Take a look back at how the measurements were made, and look for sources of error. For example, remember that a voltmeter in current measurement mode has an internal resistance which is not always negligible. When you measure currents in the mA range, the resistance can be many Ohms.

And on the voltage measurements, it looks to be a combination of bad connections (0V) where something wasn't making good contact, and one case of reversed leads (-2V).
 
  • #3
berkeman said:
You intuition is correct, so there must have been some problem with the meter or the experiment. The current in a series circuit is the same, and the voltage across parallel elements is the same.

Take a look back at how the measurements were made, and look for sources of error.
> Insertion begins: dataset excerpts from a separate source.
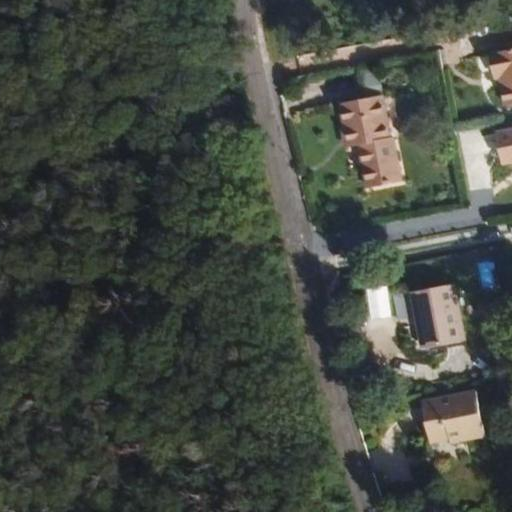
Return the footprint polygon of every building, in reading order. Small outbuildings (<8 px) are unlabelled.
[(511,49),(491,53),(496,81),(501,80),(506,106),(511,105),(511,49)] [(356,146),(360,145),(391,138),(382,94),(341,104),(350,141),(355,140),(356,146)] [(511,162),(511,130),(497,133),(503,164),(511,162)] [(391,138),(360,145),(370,189),(403,182),(393,137),(391,138)] [(420,317),(427,350),(466,342),(455,285),(413,293),(417,318),(420,317)] [(478,392),(423,403),(432,444),(452,439),(464,437),(465,441),(487,436),(478,392)] [(465,441),(464,437),(452,439),(453,448),(466,446),(465,441)] [(397,467),(403,456),(380,445),(374,456),(397,467)]
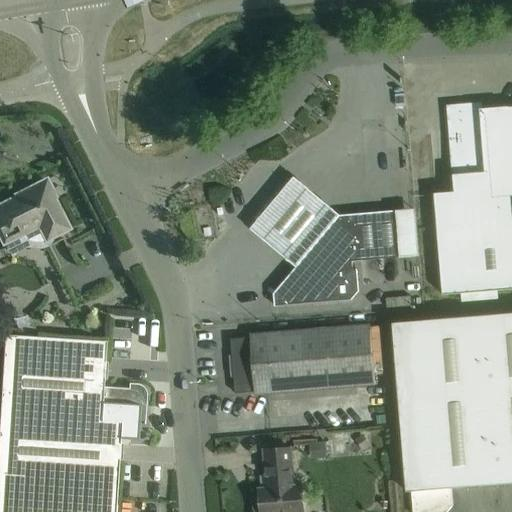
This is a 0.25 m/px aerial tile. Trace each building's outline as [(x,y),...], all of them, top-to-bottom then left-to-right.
[(511,289),(511,107),(481,110),(480,104),(447,107),(454,193),(434,194),(442,296),(511,289)] [(296,268),(339,217),(293,179),(250,232),(296,268)] [(0,206),(0,237),(4,245),(21,236),(24,240),(29,244),(33,245),(38,245),(43,244),(47,241),(70,230),(54,199),(56,199),(47,181),(15,197),(16,198),(0,206)] [(400,258),(396,212),(339,217),(296,268),(273,296),(274,308),(350,301),(357,292),(355,270),(352,271),(351,263),(400,258)] [(511,313),(392,325),(406,493),(411,493),(412,511),(447,511),(452,504),(451,489),(511,483),(511,313)] [(31,322),(18,328),(23,337),(39,338),(31,322)] [(250,336),(250,338),(230,339),(231,356),(229,356),(230,378),(233,378),(234,394),(254,393),(254,395),(374,385),(369,326),(250,336)] [(104,388),(106,343),(39,338),(23,337),(5,336),(0,414),(0,511),(116,511),(121,441),(138,441),(140,423),(144,423),(147,393),(143,388),(141,385),(137,385),(129,385),(130,390),(104,388)] [(290,450),(283,450),(263,452),(266,478),(267,478),(268,489),(259,490),(260,511),(302,511),(300,483),(297,480),(292,480),(290,450)]
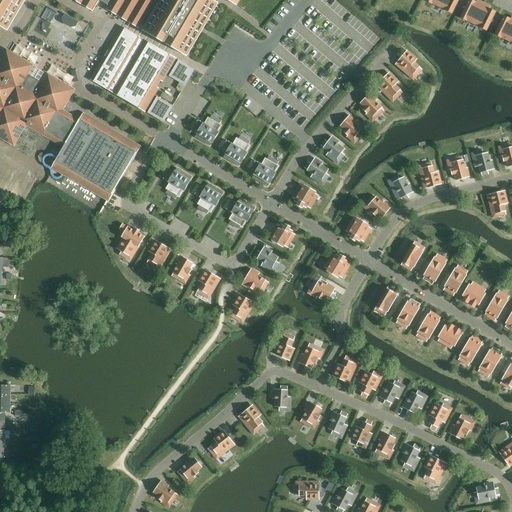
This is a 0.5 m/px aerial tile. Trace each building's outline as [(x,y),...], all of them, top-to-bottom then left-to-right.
[(0,0),(0,26),(7,30),(24,0),(0,0)] [(227,0),(236,5),(238,0),(82,0),(94,7),(98,0),(108,0),(111,2),(106,9),(138,27),(139,25),(143,27),(142,30),(186,56),(219,0),(227,0)] [(443,0),(440,7),(452,13),(459,0),(443,0)] [(475,23),(484,5),(473,0),(470,0),(462,17),(475,23)] [(484,5),(475,23),(488,30),(497,12),(484,5)] [(59,32),(73,36),(79,18),(71,15),(70,18),(59,15),(58,20),(36,13),(32,26),(58,34),(59,32)] [(510,40),(511,36),(511,18),(506,16),(497,34),(510,40)] [(93,81),(142,110),(173,57),(124,28),(93,81)] [(380,64),(387,57),(383,53),(376,60),(380,64)] [(416,77),(422,70),(419,68),(419,67),(414,62),(415,61),(406,53),(395,65),(401,70),(402,69),(407,72),(408,71),(413,75),(413,74),(416,77)] [(57,111),(61,113),(65,106),(62,104),(70,90),(48,78),(44,85),(25,73),(29,66),(7,54),(0,65),(0,134),(12,141),(24,121),(45,133),(57,111)] [(169,76),(185,86),(194,70),(178,60),(169,76)] [(243,83),(246,78),(236,71),(233,75),(243,83)] [(402,93),(399,90),(400,90),(395,85),(397,83),(388,75),(376,86),(382,92),(383,90),(387,94),(388,93),(393,97),(396,99),(402,93)] [(368,112),(373,117),(381,108),(369,95),(360,104),(364,108),(363,110),(367,114),(368,112)] [(147,113),(163,122),(173,107),(157,97),(147,113)] [(78,123),(61,113),(57,111),(45,133),(65,145),(53,165),(109,198),(138,149),(82,116),(78,123)] [(219,124),(221,121),(212,116),(210,119),(208,118),(204,124),(195,119),(191,127),(196,130),(196,129),(199,131),(197,134),(212,143),(219,133),(217,132),(221,126),(219,124)] [(349,134),(354,138),(362,129),(348,117),(340,127),(345,131),(344,132),(348,136),(349,134)] [(248,145),(250,142),(240,136),(239,139),(236,138),(233,145),(224,140),(219,147),(225,150),(227,151),(225,155),(241,164),(247,153),(246,153),(250,146),(248,145)] [(51,149),(52,140),(45,139),(44,148),(51,149)] [(323,149),(337,159),(344,149),(331,139),(323,149)] [(507,167),(511,166),(511,147),(503,150),(504,156),(502,157),(504,162),(506,162),(507,167)] [(476,157),(480,173),(492,170),(488,153),(476,157)] [(276,165),(278,162),(269,157),(267,160),(265,158),(261,165),(252,160),(248,167),(253,170),(256,172),(254,175),(270,184),(276,174),(275,173),(279,166),(276,165)] [(307,171),(321,180),(328,170),(314,161),(307,171)] [(456,181),(468,178),(463,161),(451,164),(453,169),(451,170),(452,175),(454,175),(456,181)] [(433,167),(432,167),(431,163),(422,165),(423,169),(424,175),(422,175),(424,181),(422,181),(424,189),(439,185),(436,173),(434,173),(433,167)] [(50,174),(65,183),(70,175),(54,166),(50,174)] [(175,172),(173,175),(170,173),(165,170),(161,178),(169,183),(166,189),(168,191),(166,194),(175,199),(177,196),(179,197),(183,191),(184,191),(190,181),(175,172)] [(300,193),(307,180),(298,175),(291,188),(300,193)] [(394,194),(397,200),(411,193),(404,178),(393,183),(397,192),(394,194)] [(206,187),(204,190),(202,189),(202,188),(197,185),(192,193),(201,198),(197,205),(199,206),(197,209),(207,214),(209,211),(211,213),(215,206),(216,207),(222,196),(206,187)] [(295,202),(298,203),(297,206),(302,208),(303,206),(306,208),(315,192),(304,186),(295,202)] [(496,208),(502,207),(501,205),(507,204),(504,192),(487,196),(490,208),(496,207),(496,208)] [(369,207),(381,218),(389,209),(377,198),(369,207)] [(238,202),(236,205),(233,204),(228,201),(224,208),(233,213),(229,220),(231,221),(229,224),(238,230),(240,226),(242,228),(246,221),(247,222),(253,211),(238,202)] [(349,235),(352,237),(350,239),(355,242),(356,240),(359,241),(368,226),(358,220),(349,235)] [(128,227),(123,224),(120,230),(125,233),(122,238),(125,239),(119,250),(129,256),(135,246),(138,247),(144,237),(128,227)] [(272,241),(283,247),(292,232),(289,230),(290,228),(286,225),(284,227),(281,225),(272,241)] [(165,256),(167,257),(171,250),(157,242),(150,252),(152,253),(148,259),(149,260),(147,263),(155,268),(157,264),(157,265),(160,260),(162,261),(165,256)] [(413,245),(402,263),(409,266),(409,265),(413,268),(423,252),(418,250),(419,249),(413,245)] [(257,260),(272,268),(278,258),(263,249),(257,260)] [(327,271),(338,278),(347,262),(344,260),(345,258),(341,255),(339,258),(336,256),(327,271)] [(187,274),(188,275),(191,270),(190,269),(193,264),(182,258),(173,273),(184,279),(187,274)] [(424,276),(435,282),(445,265),(434,258),(424,276)] [(252,271),(265,278),(268,272),(256,265),(252,271)] [(445,287),(456,293),(466,276),(455,269),(445,287)] [(215,285),(217,286),(221,280),(206,271),(200,282),(202,283),(198,289),(199,289),(197,293),(205,297),(207,294),(210,289),(212,290),(215,285)] [(254,288),(259,291),(266,280),(250,271),(242,285),(248,289),(249,287),(253,290),(254,288)] [(323,298),(328,301),(334,290),(319,281),(313,292),(318,295),(317,297),(322,300),(323,298)] [(463,296),(479,305),(485,295),(469,285),(463,296)] [(386,289),(376,307),(383,311),(383,310),(387,312),(396,297),(392,294),(393,293),(386,289)] [(249,309),(251,310),(255,304),(241,295),(234,306),(236,307),(232,313),(233,314),(231,317),(239,321),(241,318),(244,313),(246,314),(249,309)] [(486,312),(497,318),(507,301),(496,295),(486,312)] [(399,318),(409,324),(418,308),(408,302),(399,318)] [(418,333),(429,339),(439,321),(428,315),(418,333)] [(439,337),(454,346),(461,336),(445,326),(439,337)] [(293,341),(294,337),(286,334),(285,338),(284,337),(282,343),(280,342),(277,347),(276,346),(273,353),(288,360),(292,349),(291,348),(293,341)] [(460,356),(471,363),(481,345),(470,339),(460,356)] [(314,363),(316,364),(318,358),(316,358),(318,352),(307,347),(300,364),(311,368),(314,363)] [(480,368),(491,374),(501,357),(490,351),(480,368)] [(353,364),(352,363),(354,360),(345,356),(344,360),(343,360),(340,366),(339,366),(334,377),(349,383),(352,376),(350,375),(352,370),(350,369),(353,364)] [(506,384),(511,387),(511,365),(502,380),(506,383),(506,384)] [(359,391),(369,395),(377,380),(367,375),(365,380),(363,379),(360,384),(362,385),(359,391)] [(381,398),(392,403),(400,388),(389,383),(381,398)] [(0,394),(10,395),(10,386),(0,385),(0,394)] [(274,407),(287,408),(288,391),(275,390),(274,407)] [(404,408),(415,414),(423,398),(411,393),(404,408)] [(0,403),(10,404),(10,395),(0,394),(0,403)] [(10,413),(10,404),(0,403),(0,412),(5,413),(10,413)] [(315,420),(317,421),(320,416),(318,415),(321,410),(311,403),(302,418),(312,425),(315,420)] [(262,423),(258,418),(259,416),(251,407),(239,417),(244,423),(245,422),(249,426),(250,425),(254,430),(255,429),(257,432),(264,426),(262,423)] [(429,423),(438,428),(446,412),(437,407),(434,413),(432,412),(430,417),(432,418),(429,423)] [(328,429),(340,434),(347,419),(335,413),(328,429)] [(464,435),(466,435),(469,430),(467,429),(470,424),(458,419),(451,434),(462,440),(464,435)] [(352,439),(364,444),(371,426),(362,422),(359,429),(357,428),(352,439)] [(228,449),(229,450),(235,445),(225,433),(215,440),(216,442),(211,446),(211,447),(208,449),(214,456),(217,454),(222,451),(223,452),(228,449)] [(390,449),(392,450),(394,445),(393,444),(395,439),(384,433),(376,449),(387,455),(390,449)] [(0,448),(9,449),(9,439),(4,439),(4,440),(0,439),(0,448)] [(401,461),(412,467),(419,451),(408,446),(401,461)] [(511,447),(511,446),(506,449),(505,448),(499,452),(509,465),(511,462),(511,447)] [(0,457),(9,458),(9,449),(0,448),(0,457)] [(441,470),(443,471),(447,464),(432,457),(426,468),(428,469),(425,475),(426,476),(424,479),(432,483),(433,480),(434,480),(437,474),(439,475),(441,470)] [(193,475),(194,477),(198,473),(197,471),(202,468),(194,458),(180,469),(188,479),(193,475)] [(306,498),(319,498),(319,482),(311,482),(311,484),(305,484),(305,486),(299,486),(299,487),(295,487),(295,496),(299,496),(306,496),(306,498)] [(163,499),(168,503),(175,493),(160,483),(153,493),(158,496),(157,498),(162,501),(163,499)] [(477,488),(479,500),(496,497),(493,485),(477,488)] [(334,505),(345,510),(353,495),(342,490),(334,505)] [(373,511),(375,508),(364,502),(359,511),(373,511)]
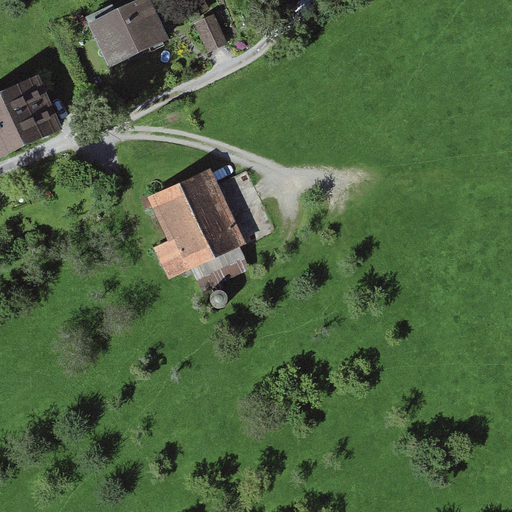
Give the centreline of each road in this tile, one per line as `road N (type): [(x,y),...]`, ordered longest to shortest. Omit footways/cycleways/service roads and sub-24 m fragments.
road 1 (residential): [(309,0),(242,62),(0,170)]
road 2 (track): [(283,175),(511,163)]
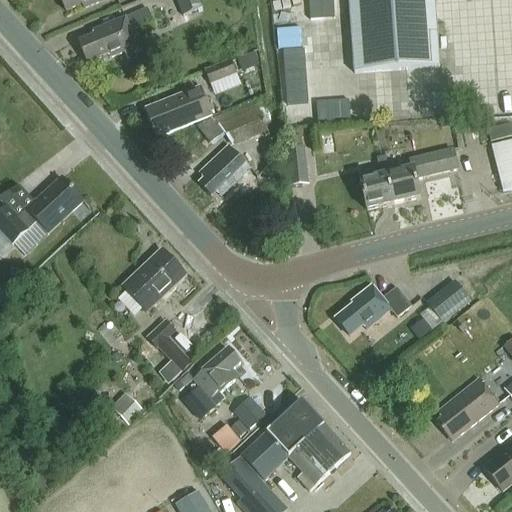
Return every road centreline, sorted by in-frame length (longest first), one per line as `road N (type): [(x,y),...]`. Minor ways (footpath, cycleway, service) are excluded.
road 1 (tertiary): [(279,282),(227,266),(0,14)]
road 2 (unclassified): [(438,511),(299,360),(279,282)]
road 3 (tertiary): [(279,282),(511,221)]
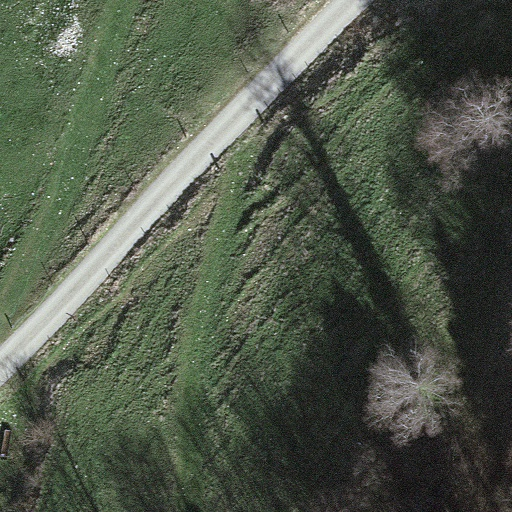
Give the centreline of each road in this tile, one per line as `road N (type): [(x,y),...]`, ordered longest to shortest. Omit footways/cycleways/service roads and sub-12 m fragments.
road 1 (unclassified): [(0,368),(356,0)]
road 2 (track): [(174,511),(249,113)]
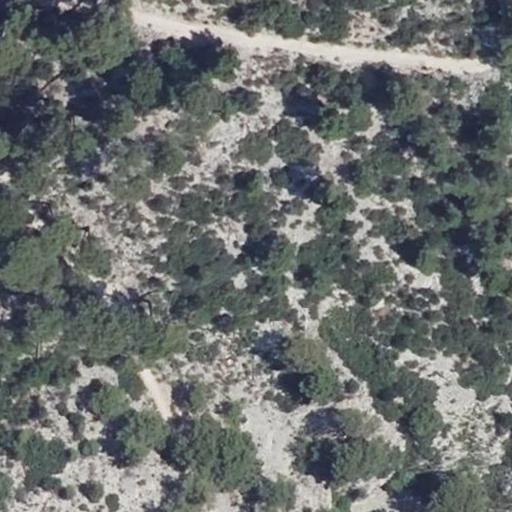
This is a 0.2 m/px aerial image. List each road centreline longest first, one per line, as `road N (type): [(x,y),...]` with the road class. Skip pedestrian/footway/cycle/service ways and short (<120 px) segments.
road 1 (track): [(83,0),(381,60),(511,67)]
road 2 (track): [(217,511),(131,336),(0,172)]
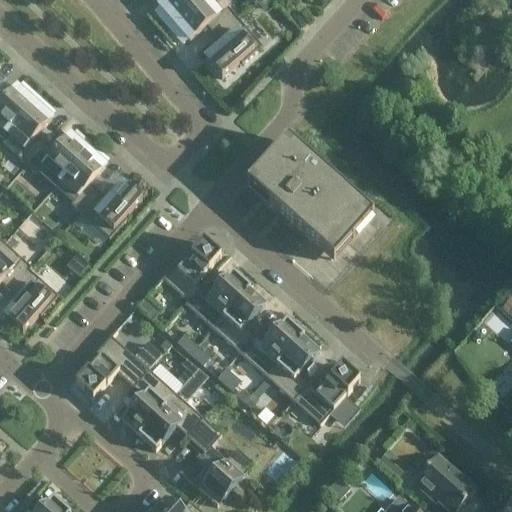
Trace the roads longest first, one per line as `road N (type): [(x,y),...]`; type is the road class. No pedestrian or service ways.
road 1 (residential): [(211,208),(292,113),(300,71),(361,0)]
road 2 (residential): [(42,385),(211,208)]
road 3 (residential): [(211,208),(384,363)]
road 4 (residential): [(0,17),(169,169)]
road 5 (residential): [(169,169),(203,126),(94,0)]
road 6 (residential): [(42,385),(156,482),(128,511)]
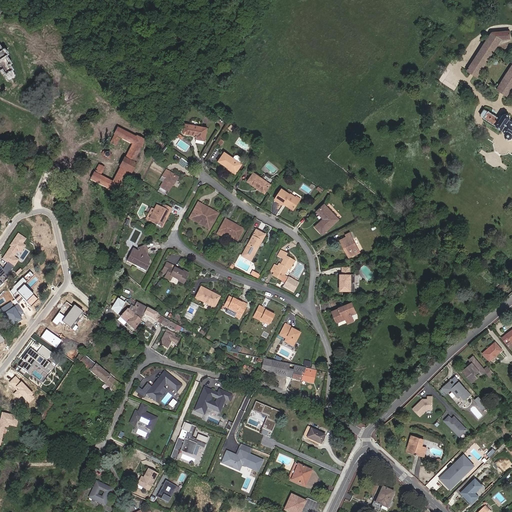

For example, remember that a voltmeter in current measurement mode has an internal resistance which is not always negligible. When you measure currents in the mA range, the resistance can be many Ohms.

And on the voltage measurements, it looks to be a combination of bad connections (0V) where something wasn't making good contact, and one case of reversed leads (-2V).

Then we probably did the experiment wrong or somethin eh?
but about the 'internal resistance that's not negligible', does this mean the current can fluctuate even in series circuit?? but even with that, it wouldn't fluctuate this much right...? - -;; ------> 30, 40,40,60,60,1.6, and 2.3mA
 
  • #4
we measured the current with the ammeter at each end of the light bulb
Did you connect the ammeter in series or in parallel ? The former is the right arrangement.
Also what sort of a voltage source are you using ?
 
  • #5
Did something smoke ?
:biggrin:
 
  • #6
arunbg said:
Did you connect the ammeter in series or in parallel ? The former is the right arrangement.
Also what sort of a voltage source are you using ?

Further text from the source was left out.